ADNOC Distribution, the commercial and marketing arm of the Abu Dhabi National Oil Company, topped the stock exchange of candidates to acquire a national fuel company affiliated with the Egyptian army.
For more than two years, there has been talk about issuing shares in a national fuel company affiliated with the National Service Agency (owned by the Egyptian army), among several companies on the stock exchange, which was recently revealed by publishing the list of companies included in the government offering program, which amounted to 32 companies, which are planned to be offered by the end of the year. The first quarter of 2024.
And the Executive Director of the Sovereign Fund of Egypt, Ayman Suleiman, had confirmed in previous statements that the fund aims to sell between 80 and 90% of a national fuel company, provided that it keeps for itself a share ranging between 10 and 20%.
fuel market in Egypt
The fuel market in Egypt is one of the most attractive markets in the region, and many companies, including ADNOC Distribution, view it as a promising market for growth and profitability.
In February, ADNOC obtained official approvals to enter the Egyptian market, following the acquisition of half of the gas stations belonging to the French company Total Energy.
Through its desire to acquire a national fuel company, ADNOC is seeking to strengthen its presence in Egypt after the completion of the Total Energy deal, which represented the first official presence of the largest Emirati company in the fuel distribution and retail sector in the Egyptian market, according to data seen by the specialized energy platform.

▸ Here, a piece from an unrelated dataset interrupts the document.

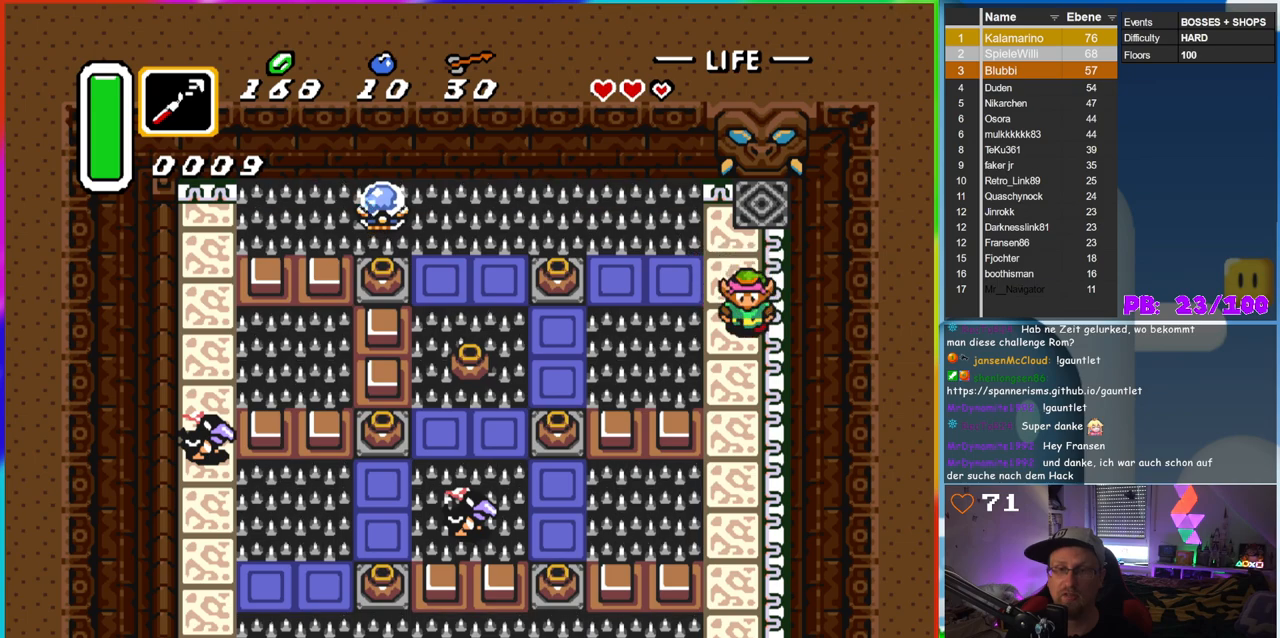
{"dt_ms": 500, "buttons": ["DPAD_DOWN"], "events": []}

And if ADNOC succeeds in winning the deal, its portfolio in the Egyptian market may exceed 300 fuel stations, including about 200 Wataniya stations, and more than 100 Total stations.
Under the Total deal, the Emirati company will receive half of the French company’s business portfolio in the field of refining and petrochemicals in Egypt, which includes 240 retail fuel stations, more than 100 retail stores, more than 250 oil change stations, car wash centers, wholesale fuel, jet fuel and operations. Lubricant.
The portfolio of a national fuel company – established in 1993 – currently includes about 255 operating stations, 20 stations under construction, and 25 planned stations, which raises the number of its stations to 300 stations.
The company started its activity in partnership with Shell and Mobil companies to gain and transfer experience, and since 2002 it started establishing its own stations, which bear the name “Wataniya”.
It is noteworthy that Egypt aims to raise $2.5 billion from selling shares in companies listed on the stock exchange, within the framework of the Egyptian government’s commitment to strengthening the participation of the private sector, within the terms of the International Monetary Fund.